Required task A
Rewrite the standing analysis from "With respect to the first, Plaintiffs" to "the Cuban Government.", putting "Government of Cuba" in place of "Cuban Government".
Required task B
Translate this sentence from the standing analysis into Spanish: "Plaintiffs must also allege a concrete injury in fact."

Here, Plaintiffs allege that they suffered injuries sufficient to confer standing because Defendants “use[d], exploit[ed], and derive[d] benefits from their confiscated property, without their permission and without compensating them for the property‘s use.” ECF No. 48 (“Pls.’ Opp‘n“) at 8-9. In response, Defendants offer two arguments as to why these injuries are insufficient. First, they contend that Plaintiffs allege only one true concrete injury, the confiscation of Banco Pujol, and it is not fairly traceable to Defendants’ conduct. Defs.’ Mem. 9-10. Second, and relatedly, Defendants argue that to the extent Plaintiffs allege any injury that is fairly traceable to their trafficking in Plaintiffs’ confiscated property, that injury is a mere statutory violation and not sufficiently concrete to satisfy the constitutional requirements of Article III. Id. at 11-12. Neither argument is persuasive.
With respect to the first, Plaintiffs allege an injury from Defendants’ trafficking that is distinct from the confiscation of Banco Pujol by the Cuban Government.
With respect to the second argument — that Plaintiffs’ alleged injuries are insufficiently concrete to satisfy Article III — Defendants are, of course, correct that “‘a plaintiff [does not] automatically satisf[y] the injury-in-fact requirement whenever a statute grants a person a statutory right and purports to authorize that person to sue to vindicate that right.‘” Thole v. U. S. Bank N.A, 140 S. Ct. 1615, 1620 (2020) (quoting Spokeo, Inc., 136 S. Ct. at 1549). Plaintiffs must also allege a concrete injury in fact. See id. At the same time, the Supreme Court has explained that “‘[c]oncrete’ is not . . . necessarily synonymous with ‘tangible‘” and that “Congress may elevate to the status of legally cognizable injuries concrete, de facto injuries that were previously inadequate in law.” Spokeo, Inc., 136 S. Ct. at 1549 (cleaned up). In evaluating whether Congress has exercised that authority, a court must “consider whether an alleged intangible harm has a close relationship to a harm that has traditionally been regarded as providing a basis for a lawsuit in English or American courts.” Id.; see also Maddox v. Bank of N.Y. Mellon Tr. Co., N.A., No. 19-1774, 2021 WL 5347004, at *4 (2d Cir. Nov. 17, 2021).
Doing so here, the Court concludes that Congress did indeed “elevate to the status of legally cognizable” a harm that has traditionally been regarded as providing a basis for a lawsuit in American courts: the harm of unjust enrichment. “The equitable doctrine of unjust enrichment rests, generally, on the principle that a party should not be allowed to enrich himself at the expense of another.” Reprosystem, B.V. v. SCM Corp., 727 F.2d 257, 263 (2d Cir. 1984). In this case, the gravamen of Plaintiffs’ claims is that Defendants were unjustly enriched by the “significant profits” they earned based, in part, on Banco Pujol‘s confiscated assets. Compl. ¶¶ 38, 46. In fact, Congress itself recognized the relationship between unjust enrichment and claims under the statute, finding that “[t]he international judicial system, as currently structured, lacks fully effective remedies . . . for unjust enrichment from the use of wrongfully confiscated property by governments and private entities at the expense of the rightful owners of the property.”

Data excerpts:
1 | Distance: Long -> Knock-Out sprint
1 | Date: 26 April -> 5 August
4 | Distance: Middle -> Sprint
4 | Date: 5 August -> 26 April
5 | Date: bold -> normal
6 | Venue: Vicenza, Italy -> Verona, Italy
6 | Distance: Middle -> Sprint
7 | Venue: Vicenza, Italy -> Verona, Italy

Full answer A
With respect to the first, Plaintiffs allege an injury from Defendants’ trafficking that is distinct from the confiscation of Banco Pujol by the Government of Cuba.

Full answer B
Los demandantes también deben alegar un perjuicio concreto de hecho.